Até ao próximo domingo, 9 de junho, milhões de cidadãos votam numas eleições de “segunda ordem” em que quem vai às urnas nem sempre reconhece a importância ou sabe o que representa a União Europeia (UE). As sondagens têm apontado para uma “direitização” do Parlamento Europeu, o que pode ameaçar a decisão política sobre questões como a imigração e os refugiados, as alterações climáticas, a comunidade LGBT e mesmo o apoio à Ucrânia.

Olhando para os mais recentes dados da sondagem do Politico, o Partido Popular Europeu (PPE) surge com 172 eurodeputados. Em comparação com os resultados de 2019, são menos quatro lugares, mas ainda assim deverá manter-se como a maior família política em Estrasburgo — o que lhe confere mais peso na hora de dividir os cargos das instituições europeias pelos grupos políticos mais votados.

Para os Socialistas & Democratas (S&D), a mesma previsão da plataforma de notícias antevê uma queda ligeiramente maior do que a do seu principal concorrente. Há cinco anos, a força política onde está incluído o PS conquistou 139 assentos, mas agora deverá eleger 130 eurodeputados.

A maior surpresa surge no Renovar Europa, do qual faz parte a IL, e no Grupo dos Verdes, pois deverão ter a maior descida no número de eurodeputados face a 2019: menos 27 no caso dos liberais, para um total de 75 eleitos; e menos 31 para a família do Livre e do PAN, quando em 2019 tinham conquistado 72 lugares, numa altura marcada pelos protestos pelo clima.

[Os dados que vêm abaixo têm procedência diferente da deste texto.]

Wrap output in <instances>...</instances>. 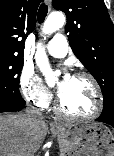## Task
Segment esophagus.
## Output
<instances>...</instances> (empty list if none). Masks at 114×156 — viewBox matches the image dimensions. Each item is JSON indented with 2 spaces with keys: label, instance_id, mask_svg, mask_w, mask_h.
<instances>
[{
  "label": "esophagus",
  "instance_id": "1",
  "mask_svg": "<svg viewBox=\"0 0 114 156\" xmlns=\"http://www.w3.org/2000/svg\"><path fill=\"white\" fill-rule=\"evenodd\" d=\"M51 2H52V0H46V3H47V5H48L49 7H51ZM51 125H52L53 127H55V128H59V125H58V123H56V122H52Z\"/></svg>",
  "mask_w": 114,
  "mask_h": 156
}]
</instances>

A confirmarem-se estes resultados, o Renovar Europa deixa de ser a terceira maior força do Parlamento Europeu, sendo ultrapassado pelo Grupo dos Conservadores e Reformistas Europeus (ECR, na sigla em inglês), que, segundo o Politico, poderá ter mais 17 eurodeputados, passando de 69 para 86. Ao mesmo tempo, os Verdes caem do quarto lugar para o penúltimo, apenas à frente do Grupo da Esquerda, cuja previsão é de 32 lugares, menos cinco em relação aos 37 eleitos em 2019.

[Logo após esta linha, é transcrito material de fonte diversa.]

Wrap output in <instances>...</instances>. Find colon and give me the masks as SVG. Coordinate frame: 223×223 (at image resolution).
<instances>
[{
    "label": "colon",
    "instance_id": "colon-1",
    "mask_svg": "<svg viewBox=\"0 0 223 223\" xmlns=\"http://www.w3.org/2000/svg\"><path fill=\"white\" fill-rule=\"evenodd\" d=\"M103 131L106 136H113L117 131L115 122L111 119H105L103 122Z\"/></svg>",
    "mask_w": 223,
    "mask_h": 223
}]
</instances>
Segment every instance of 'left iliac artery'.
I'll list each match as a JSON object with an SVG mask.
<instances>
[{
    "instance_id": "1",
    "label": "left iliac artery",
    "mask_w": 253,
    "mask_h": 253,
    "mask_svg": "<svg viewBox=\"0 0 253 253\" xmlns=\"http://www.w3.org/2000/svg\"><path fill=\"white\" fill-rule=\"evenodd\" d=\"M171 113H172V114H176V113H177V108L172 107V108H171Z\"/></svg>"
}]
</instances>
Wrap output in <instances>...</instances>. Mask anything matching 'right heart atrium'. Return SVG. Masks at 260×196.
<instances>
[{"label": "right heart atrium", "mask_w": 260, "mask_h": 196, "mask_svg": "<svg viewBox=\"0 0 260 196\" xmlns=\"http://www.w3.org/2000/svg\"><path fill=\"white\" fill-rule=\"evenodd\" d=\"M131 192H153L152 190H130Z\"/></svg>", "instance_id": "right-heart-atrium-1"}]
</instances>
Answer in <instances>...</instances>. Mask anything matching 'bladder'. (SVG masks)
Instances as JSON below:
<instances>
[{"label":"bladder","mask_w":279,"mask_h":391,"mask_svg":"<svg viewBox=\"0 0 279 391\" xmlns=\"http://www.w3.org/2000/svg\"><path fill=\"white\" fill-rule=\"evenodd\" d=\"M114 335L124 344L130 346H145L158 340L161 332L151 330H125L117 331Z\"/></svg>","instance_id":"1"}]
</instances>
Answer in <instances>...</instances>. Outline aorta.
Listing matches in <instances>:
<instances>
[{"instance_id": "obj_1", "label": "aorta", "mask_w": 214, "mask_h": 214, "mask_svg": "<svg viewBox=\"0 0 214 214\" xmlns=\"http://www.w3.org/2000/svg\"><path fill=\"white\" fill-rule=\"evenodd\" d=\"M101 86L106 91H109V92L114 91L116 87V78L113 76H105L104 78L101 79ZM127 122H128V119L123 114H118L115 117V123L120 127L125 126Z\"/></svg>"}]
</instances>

Além da forte subida do ECR, que se senta à direita da família do PSD e do CDS-PP (atualmente a concorrer na coligação Aliança Democrática), destacam-se os ganhos para o grupo Identidade e Democracia (ID). De 49 eurodeputados em 2019, a força política de extrema-direita abraçada pelo Chega pode conquistar mais 18 assentos, para um total de 67, e tornar-se o quinto maior grupo em Estrasburgo.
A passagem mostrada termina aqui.